The three regions that we visited are very interesting, specifically by their localization, in the south of the country, at the gates of the Caucasus, but also by their ethnic distribution. Many different people live together or coexist, the Cherkess, the European Jews, Jews from the mountains, Balkars, Karachais, Russians, Armenians, Chechens, Georgians and many others. Their lifestyles, customs, traditions, religions and languages are very different from one another, giving a considerable wealth to these geographical areas.
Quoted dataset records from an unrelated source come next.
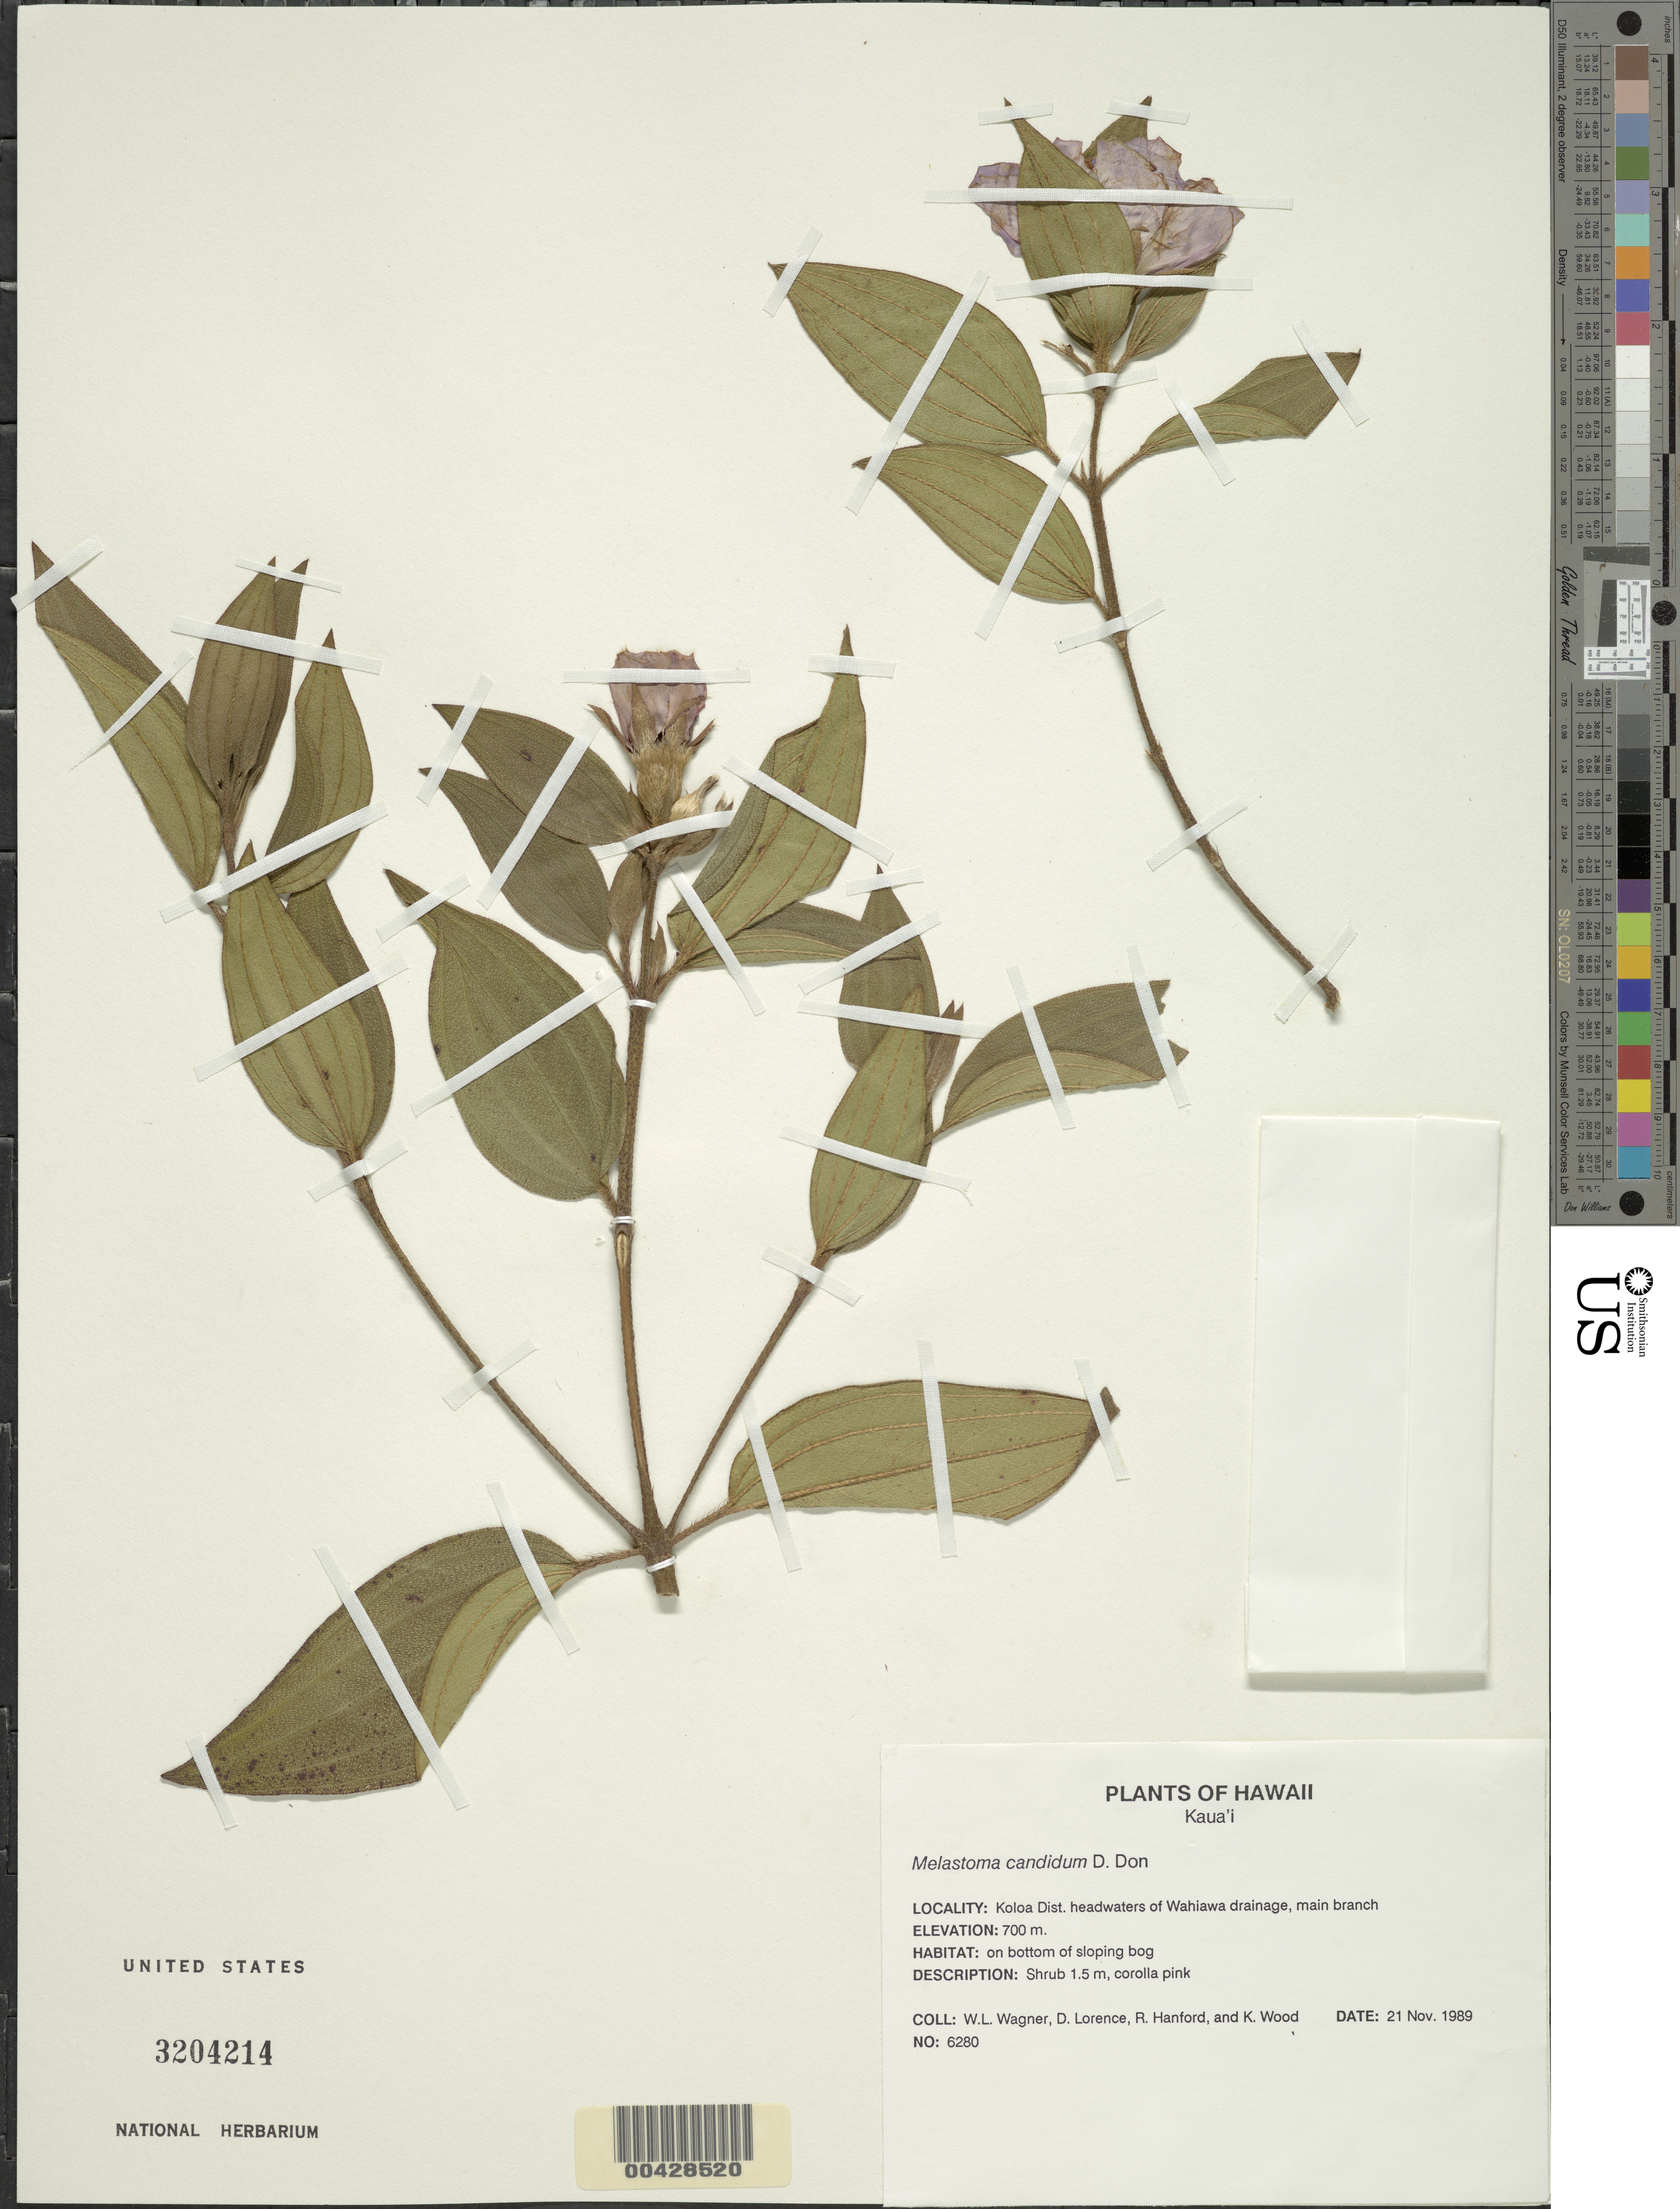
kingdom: Plantae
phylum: Tracheophyta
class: Magnoliopsida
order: Myrtales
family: Melastomataceae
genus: Melastoma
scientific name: Melastoma septemnervium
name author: Lour.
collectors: W. L. Wagner, D. Lorence, R. Hanford & K. Wood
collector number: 6280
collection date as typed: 21 Nov 1989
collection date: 1989-11-21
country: United States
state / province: Hawaii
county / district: Kauai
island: Kaua'i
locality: Koloa District, headwaters of Wahiawa drainage, main branch.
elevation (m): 700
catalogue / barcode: US 3204214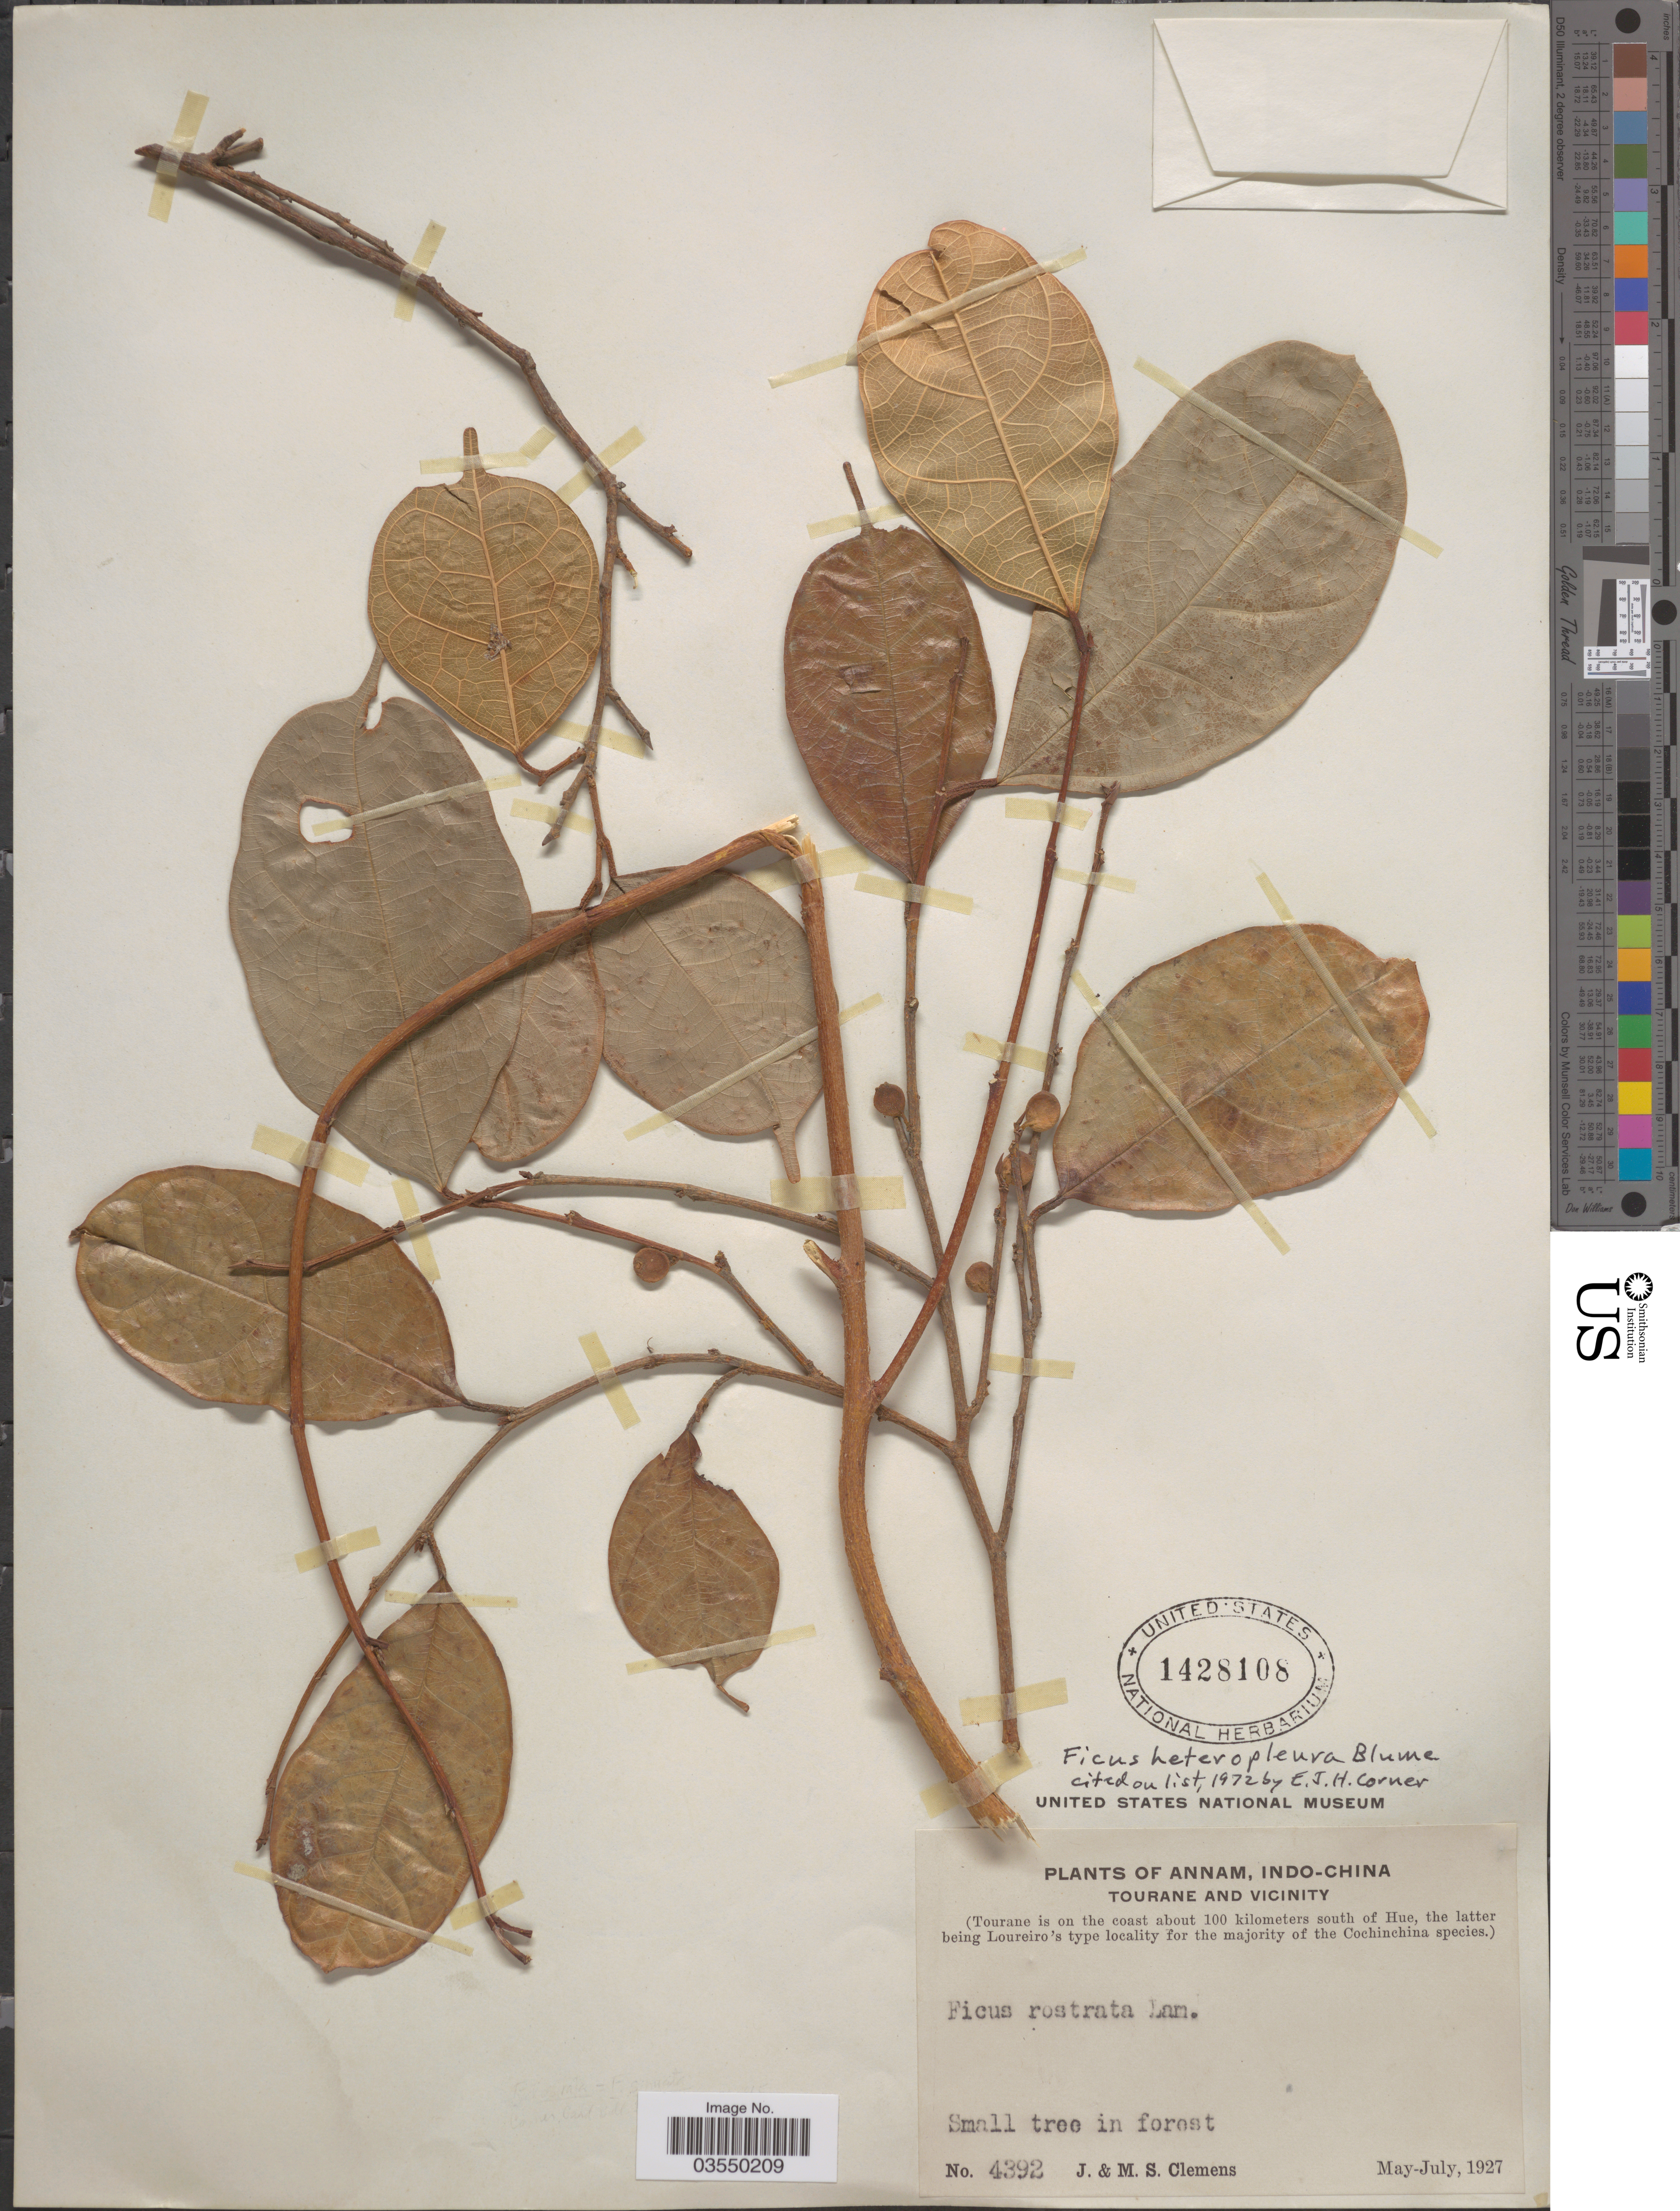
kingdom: Plantae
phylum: Tracheophyta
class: Magnoliopsida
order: Rosales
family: Moraceae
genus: Ficus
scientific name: Ficus heteropleura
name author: Blume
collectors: J. Clemens & M. S. Clemens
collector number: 4392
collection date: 1927-05/1927-07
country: Vietnam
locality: Annam, Indo-China. Tourane and vicinity. Tourane is on the coast about 100 kilometers south of Hue.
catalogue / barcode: US 1428108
In spite of their divergences, I quickly realized that, in the context of the German occupation and the perpetual massacres, one thing brings this population together: misfortune.
Of course, not all groups were exposed to the same degree of violence, but everyone acknowledges the preservation of memory as their duty and their doors were never closed to the investigators of Yahad. I realized this after seeing each witness, but also, and especially in those witnesses we were not able to see, as the world advanced and did not wait for them. Every day, old age or disease prevails, every day a part of history collapses.
I was also struck by the divergence of testimony across regions. Indeed, in the regions of Karachaiyevo-Cherkessie and Kabardino-Balkaria, there are fewer witnesses and they have seen fewer things, perhaps because they are the most remote areas in which the Germans have gone and those in which they stayed the least amount of time, or also because the cities are less important. In contrast, in the Stavropol region, unfortunately, the stories of the interviewees were richer. Moreover, being on the ground in this way, I found myself faced with a dualism that I did not suspect was probable. On the one hand, complementing the existing archives and discovering the atrocities committed by the Germans satisfied the historian and the “investigator”, but on the other hand, it deeply saddened the human. It is with this duality that the investigative teams of Yahad-In Unum must daily operate.